◆ Extrait
··········

Le marché immobilier autrichien, qui n’avait pas montré de signe de surchauffe par le passé, ne se retourne pas brutalement aujourd’hui :

  • La dette des ménages a légèrement moins progressé que dans les autres pays membres. Elle reste proche de la moyenne constatée pour la zone euro. Les encours de crédit à l’habitat ralentissent moins et leurs taux d’intérêt sont dans la moyenne en termes réels.
  • Les prix immobiliers (ici les coûts à la construction) sont plus stables que dans le reste de la zone euro.

Le marché immobilier autrichien présente en fait les caractéristiques des marchés peu volatiles comme l’Allemagne ou la Suisse : faible taux de propriété (55%), avantages fiscaux à la location, endettement majoritairement à taux fixes (50-60%), loan-to-value mesurée.

Les indicateurs avancés sont un peu moins sinistrés en Autriche qu’en zone euro et la confiance des ménages y est même nettement moins déprimée.

Notamment, on voit que le taux de chômage est structurellement plus faible en Autriche et ne s’est toujours pas éloigné de son point bas cyclique.

L’Autriche a réalisé des gains de productivité systématiquement plus élevés que la zone euro entre 1998 et 2002. Ils l’ont placé dans le peloton de tête des pays membres en termes de compétitivité-coûts. Deux facteurs ont contraint l’économie autrichienne à cette course à la compétitivité-coûts :

  • La stratégie de désinflation compétitive de son grand voisin allemand vers lequel l’Autriche réalise un tiers de ses exportations ;
  • L’élargissement à l’Est de l’Union européenne et de la zone euro qui augmentait le risque de délocalisation industrielle vers des pays à bas coûts salariaux et faibles taux d’imposition sur les sociétés. L’Autriche, qui a des frontières avec la République tchèque, la Slovaquie, la Hongrie et la Slovénie, a réduit son taux d’impôt sur les sociétés de 34 à 25% dès 2005.

··········

◆ Matériel fourni
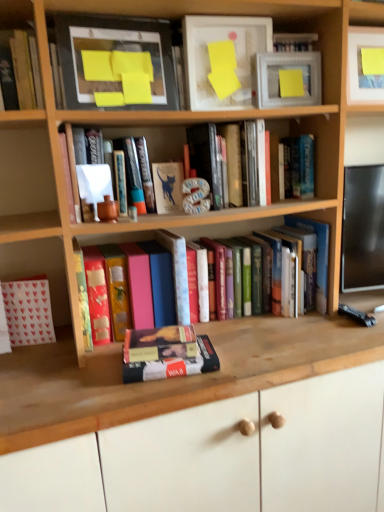
Find the location of a particular element. The width and height of the screenshot is (384, 512). free location in front of white paper bag at lower left, the fifth book positioned from the right is located at coordinates (32, 361).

··········

◆ Exercice proposé 1
Dans l'extrait sur l'économie autrichienne, recopiez le passage allant de "Le marché immobilier autrichien présente" à "point bas cyclique." en remplaçant "ménages" par "foyers".
◆ Exercice proposé 2
Traduisez en anglais cette phrase de l'extrait sur l'économie autrichienne : « Notamment, on voit que le taux de chômage est structurellement plus faible en Autriche et ne s’est toujours pas éloigné de son point bas cyclique. »

◆ Solution 1
Le marché immobilier autrichien présente en fait les caractéristiques des marchés peu volatiles comme l’Allemagne ou la Suisse : faible taux de propriété (55%), avantages fiscaux à la location, endettement majoritairement à taux fixes (50-60%), loan-to-value mesurée.

Les indicateurs avancés sont un peu moins sinistrés en Autriche qu’en zone euro et la confiance des foyers y est même nettement moins déprimée.

Notamment, on voit que le taux de chômage est structurellement plus faible en Autriche et ne s’est toujours pas éloigné de son point bas cyclique.

◆ Solution 2
In particular, we can see that the unemployment rate is structurally lower in Austria and has still not moved away from its cyclical low.